"And moreover, Johanna, if you went on such a mission, remember you go with my knowledge, and that consequently I would bring you assistance, if you appeared not in the specified time for your return."

"Each moment, Arabella, the plan assumes to my mind a better shape. If Sweeney Todd be innocent of contriving anything against the life and liberty of those who seek his shop, I have nothing to fear; but if, on the contrary, he be guilty, danger to me would be the proof of such guilt, and that is a proof which I am willing to chance encountering for the sake of the great object I have in view; but how am I to provide myself with the necessary means?"

"Be at rest upon that score. My cousin Albert and you are as nearly of a size as possible. He will be staying here shortly, and I will secure from his wardrobe a suit of clothes, which I am certain will answer your purpose. But let me implore you to wait until you have had your second interview with Colonel Jeffery."
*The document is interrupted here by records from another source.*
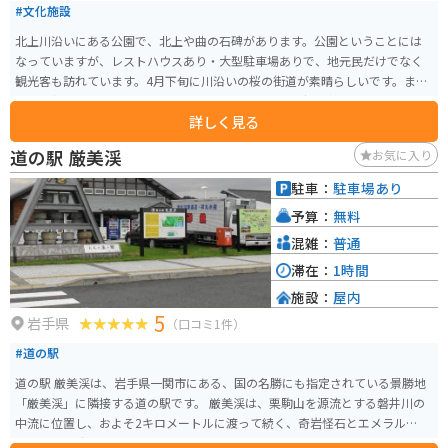
#文化施設
北上川沿いにある公園で、北上や曲の石碑があります。公園ということには
なっていますが、レストハウスあり・大型駐車場ありで、地元民だけでなく
観光客も訪れています。4月下旬に川沿いの桜の街道が素晴らしいです。ま
た、毎朝つきたての餅をレストハウスで食べることも持ち帰ることもできま
詳しく見る
す。くるみ餅が絶品です。一人で行っても家族や友人と行っても、十分楽しめ
る場所です。
道の駅 厳美渓
お気に入り
駐車：
駐車場あり
予算：
無料
混雑：
普通
滞在：
1時間
施設：
屋内
5
岩手県
（口コミ1件）
#道の駅
道の駅 厳美渓は、岩手県一関市にある、国の名勝にも指定されている景勝地
「厳美渓」に隣接する道の駅です。 厳美渓は、栗駒山を源流とする磐井川の
中流に位置し、およそ2キロメートルに渡って続く、奇岩怪石とエメラルドグ
リーンの渓流が織りなす美しい渓谷です。 道の駅には、地元の特産品を販売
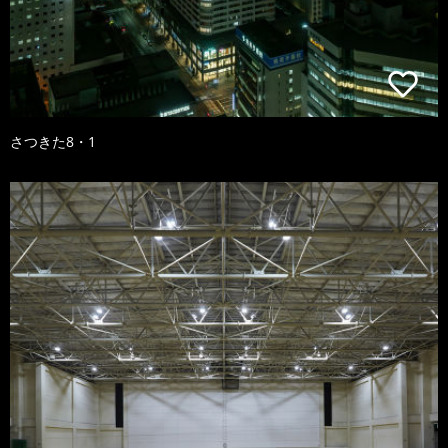
さつきた8・1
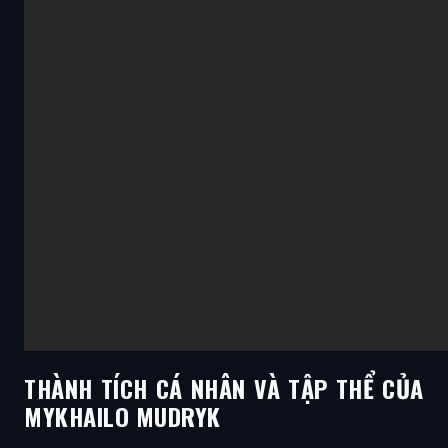
THÀNH TÍCH CÁ NHÂN VÀ TẬP THỂ CỦA
MYKHAILO MUDRYK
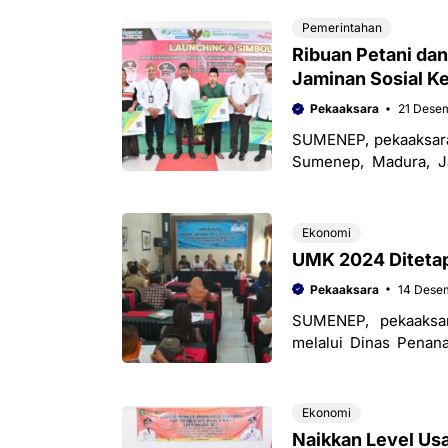
Pemerintahan
Ribuan Petani da
Jaminan Sosial K
Pekaaksara
21 Dese
SUMENEP, pekaaksara
Sumenep, Madura, J
ketenagakerjaan dari
Ekonomi
UMK 2024 Ditetap
Pekaaksara
14 Dese
SUMENEP, pekaaksa
melalui Dinas Pena
dan Tenagakerja (
Kabupaten (UMK)
Ekonomi
Naikkan Level Us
"That is well thought of; I will meet him, and question him closely as to the personal appearance of this Mr. Thornhill; beside, I shall hear if he has any confirmed suspicion on the subject."

"That is well, you will soon meet him, for the week is running on; and let me implore you, Johanna, to come to me the morning after you have so met him, and then we will again consult upon this plan of operations, which appears to us feasible and desirable."
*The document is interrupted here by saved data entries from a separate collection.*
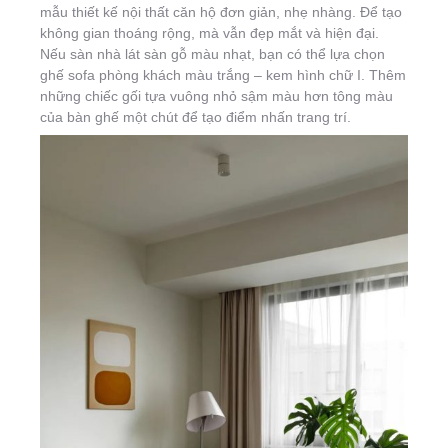
mẫu thiết kế nội thất căn hộ đơn giản, nhẹ nhàng. Để tạo
không gian thoáng rộng, mà vẫn đẹp mắt và hiện đại.
Nếu sàn nhà lát sàn gỗ màu nhạt, bạn có thể lựa chọn
ghế sofa phòng khách màu trắng – kem hình chữ I. Thêm
những chiếc gối tựa vuông nhỏ sậm màu hơn tông màu
của bàn ghế một chút để tạo điểm nhấn trang trí.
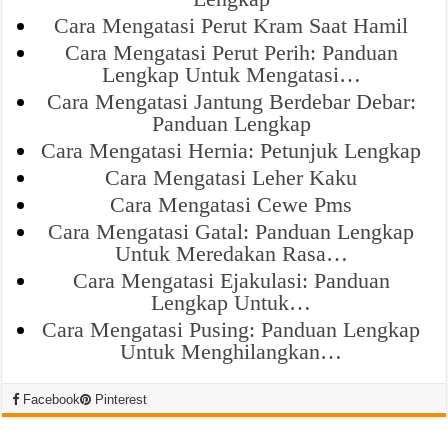
Cara Mengatasi Perut Kram Saat Hamil
Cara Mengatasi Perut Perih: Panduan
Lengkap Untuk Mengatasi…
Cara Mengatasi Jantung Berdebar Debar:
Panduan Lengkap
Cara Mengatasi Hernia: Petunjuk Lengkap
Cara Mengatasi Leher Kaku
Cara Mengatasi Cewe Pms
Cara Mengatasi Gatal: Panduan Lengkap
Untuk Meredakan Rasa…
Cara Mengatasi Ejakulasi: Panduan
Lengkap Untuk…
Cara Mengatasi Pusing: Panduan Lengkap
Untuk Menghilangkan…
Facebook
Pinterest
Some more conversation of a similar character ensued between these young girls; and upon the whole, Johanna Oakley felt much comforted by her visit, and more able to think calmly as well as seriously upon the subject which engrossed her whole thoughts and feelings; and when she returned to her own home, she found that much of the excitement of despair which had formerly had possession of her, had given way to hope; and with that natural feeling of joyousness, and that elasticity of mind which belongs to the young, she began to build in her imagination some airy fabrics of future happiness. Certainly, these suppositions went upon the fact that Mark Ingestrie was a prisoner, and not that his life had been taken by the mysterious barber; for although the possibility of his having been murdered had found a home in her imagination, still to her pure spirit it seemed by far too hideous to be true, and she scarcely could be said really and truly to entertain it as a matter which was likely to be true.

CHAPTER XIV.
TOBIAS'S THREAT, AND ITS CONSEQUENCES.

Perhaps one of the most pitiable objects now in our history is poor Tobias, Sweeney Todd's boy, who certainly had his suspicions aroused in the most terrific manner, but who was terrified, by the threats of what the barber was capable of doing against his mother, from making any disclosures. The effect upon his personal appearance of this wear and tear of his intellect was striking and manifest. The hue of youth and health entirely departed from his cheeks, and he looked so sad and careworn, that it was quite a terrible thing to look upon a young lad so, as it were, upon the threshold of existence, and in whom anxious thoughts were making such war upon the physical energies. His cheeks were pale and sunken; his eyes had an unnatural brightness about them, and, to look upon his lips, one would think they had never parted in a smile for many a day, so sadly were they compressed together. He seemed ever to be watching likewise for something fearful, and even as he walked the streets he would frequently turn and look inquiringly around him with a shudder; and in his brief interview with Colonel Jeffery and his friend the captain, we can have a tolerably good comprehension of the state of his mind. Oppressed with fears, and all sorts of dreadful thoughts, panting to give utterance to what he knew and to what he suspected, yet terrified into silence for his mother's sake, we cannot but view him as signally entitled to the sympathy of the reader, and as, in all respects, one sincerely to be pitied for the cruel circumstances in which he was placed. The sun is shining brightly, and even that busy region of trade and commerce, Fleet-street, is looking gay and beautiful; but not for that poor spirit-stricken lad are any of the sights and sounds which used to make up the delight of his existence, reaching his eyes or ears now with their accustomed force. He sits moody and alone, and in the position which he always assumes when Sweeney Todd is from home—that is to say, with his head resting on his hands, and looking the picture of melancholy abstraction.

"What shall I do?" he said to himself, "what will become of me? I think if I live here any longer, I shall go out of my senses. Sweeney Todd is a murderer—I am quite certain of it, and I wish to say so, but I dare not for my mother's sake. Alas! alas! the end of it will be, that he will kill me, or that I shall go out of my senses, and then I shall die in some mad-house, and no one will care what I say."

The boy wept bitterly after he had uttered these melancholy reflections, and he felt his tears something of a relief to him, so that he looked up after a little time, and glanced around him.